● **DATA RECORDS**
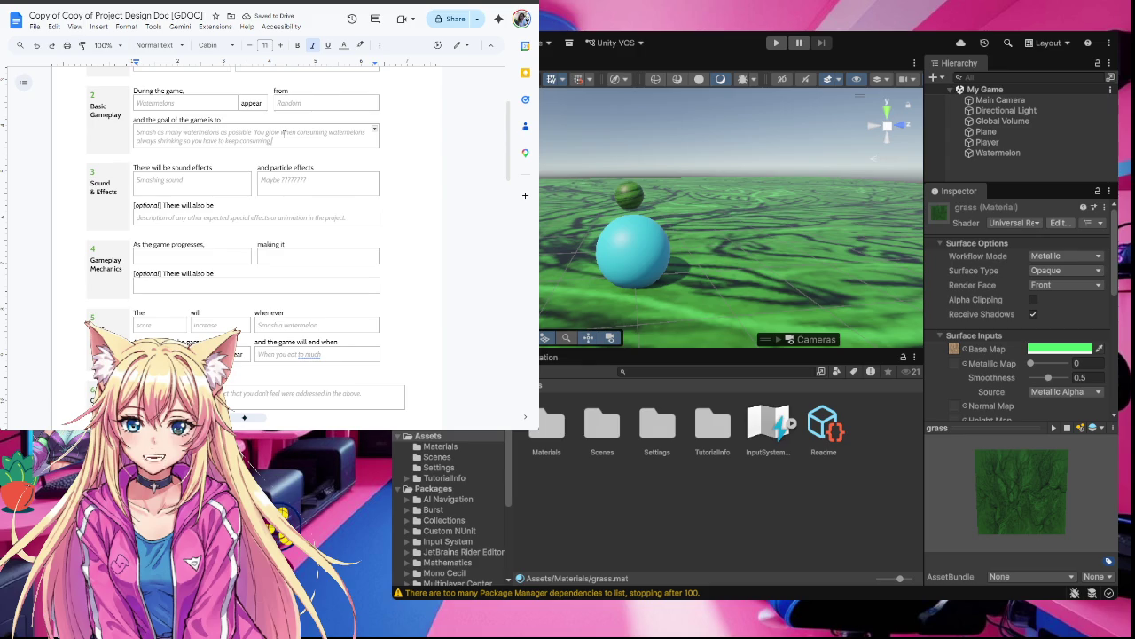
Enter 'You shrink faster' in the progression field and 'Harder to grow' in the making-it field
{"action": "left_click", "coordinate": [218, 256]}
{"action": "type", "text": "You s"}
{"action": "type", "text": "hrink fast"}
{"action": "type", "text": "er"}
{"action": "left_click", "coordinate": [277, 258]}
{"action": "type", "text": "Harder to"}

* * *

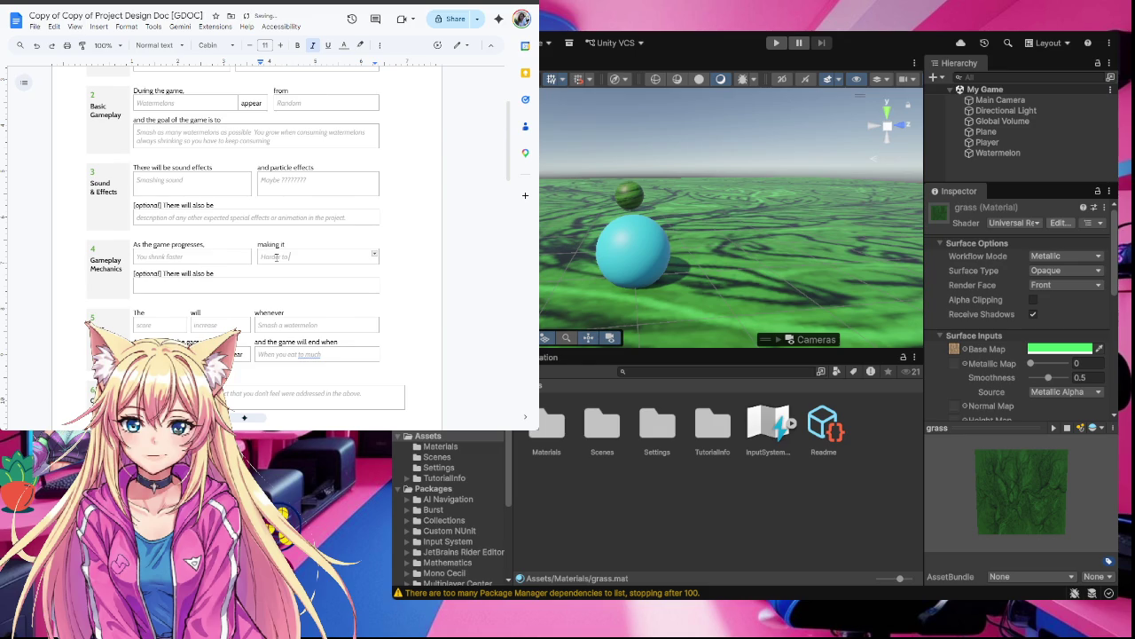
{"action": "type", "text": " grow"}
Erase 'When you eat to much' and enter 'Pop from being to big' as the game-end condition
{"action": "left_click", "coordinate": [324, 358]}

● **GOAL OF THE EXERCISE**
In the records above, find each line that holds the word "grow"; copy all such lines.

● **TASK RESPONSE**
Enter 'You shrink faster' in the progression field and 'Harder to grow' in the making-it field
{"action": "type", "text": " grow"}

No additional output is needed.